Passage par le shop de Ernesto pour le saluer avant de reprendre la route. Après une dizaine de kilomètres, arrêt technique, l'alignement de la roue arrière du bike de Silvina étant déréglé, il y a un léger frottement sur les crampons du nouveau pneu, on décide de le passer sur la roue avant mais celui-ci frotte sur la partie supérieur de la fourche. démontage, remontage, retour à la case départ... Apres 36 km nous arrivons à la station service de Tres Boca où nous projetons de planter la tente dans le parc derrière la station, impossible le sol est détrempé... C'est le moment de se réchauffer en mangeant un morceau dans la station avec une bonne boisson chaude. le caissier nous in forme qu'il y a une petite zone de bitume de l'autre côté du grillage, derrière les camions où la tente pourrait être installé mais je dois dire que je ne suis pas du tout convaincu.
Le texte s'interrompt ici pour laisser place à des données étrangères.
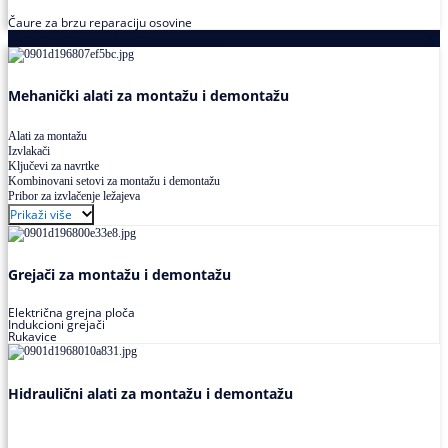
Čaure za brzu reparaciju osovine
Alati za montažu i demontažu ležajeva
Mehanički alati za montažu i demontažu
Alati za montažu
Izvlakači
Ključevi za navrtke
Kombinovani setovi za montažu i demontažu
Pribor za izvlačenje ležajeva
Prikaži više
Grejači za montažu i demontažu
Električna grejna ploča
Indukcioni grejači
Rukavice
Hidraulični alati za montažu i demontažu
Finalement je trouve une école rurale à neuf kilomètre sur un chemin. S'est parti, il ne reste plus qu'une heure avant le coucher du soleil. Malheureusement dix kilomètres plus loin, toujours rien, de fait cette école n'existe pas, la suivante est encore une dizain e de kilomètres plus loin. Il faut de plus ne plus sombre, le chemin est de plus en plus défoncé mais il faut avancé. Il est déjà presque 20h quand nous arrivons devant l'école n°48, Colonia Luis Alberto De Herrera. C'était bien plus long que prévu, le portail d'entrée de l'école est fermé avec un cadenas , il faut donc passer toutes les affaires au-dessus mais je ne regrette rien, la tente sera sous un toit. Nez qui coule et toux grasse ont eu raison de moi, suis cuit. Point de souper, une boisson tiède des vêtements secs et sous les toiles de tente avec un cachet de paracétamol, histoire de pouvoir dormir en paix sans me moucher toutes les cinq minutes. La pluie arrive peu après et ne cessera plus de toute la nuit, même si Silvina était un peu furax d'avoir à pédaler ces vingt derniers kilomètres de nuit, c'était la bonne décision.
Au réveil il pleut encore, ça va être difficile de bouger aujourd'hui, apparemment on va passer le dimanche sous le préau de l'école mais il faudra être prêt aux premières heures lundi matin.
Les choses ne se passent évidemment pas comme prévu, vers 15h débarque la Police et la responsable de l'école qui a oublié son humanité et nous demande de quitter les lieux au plus vite sous la pluie. Le flic, supers bonnes vibes, comprend bien que nous sommes arrivé de nuit à vélo, que nous avons décidé de passé la tente sous un toit et que vu les conditions météorologiques nous avons décidé d'attendre avant de repartir. Quant aux employés de l'école n'en parlons pas, pas la peine de perdre du temps avec ce genre de personne, mieux vaut démonter, ça prendra une bonne demi heure.
Christofer, le policier de service du jour nous propose de nous emmener sous le toit que nous propose les employés de l'école au bord de la route 24. Je remercie les employés avant de partir en leur rappelant que nous avons passé d'autres nuits dans d'autres écoles et que parfois nous avons même partager de superbes moments avec les enfants, le problème n'est pas l'institution publique mais bien les Peurs des gens qui la représentent. Ils restent sans voix, à peine dans la voiture Christofer nous demande si nous voulons aller ailleurs car l'endroit qu'ils nous proposaient est horrible et qu'il nous emmènera où bon nous semble . Apparemment la dénonciation dont nous faisions l'objet disait que nous avions brisé des vitres de l'école.
Bref, finalement l'expulsion se transforme en excursion dans la camionnette de police guidée par l'agent de fonction. Il nous présente San javier, une colonie Russes vieille de 140 ans qui produisait de l'huile de tournesol. Une communauté Russe habite encore la zone, ils ont gradé les us et coutumes de leur ancêtres. Toute une flopée d'entre-eux se trouvent à Puerto Viejo où Christofer nous laisse avec nos vélos.
Il pleut encore, finalement le couple de gérant de la zone nous offre une chambre a un prix réduit. Nous décidons de rester deux nuits afin que je puisse récupérer et éviter une rechute. Le niveau de la rivière est monté de quasi 8 mètres dans la zone, la visite des îles de la rivière Uruguay est interdite pour le moment. Demain nous reprenons la route.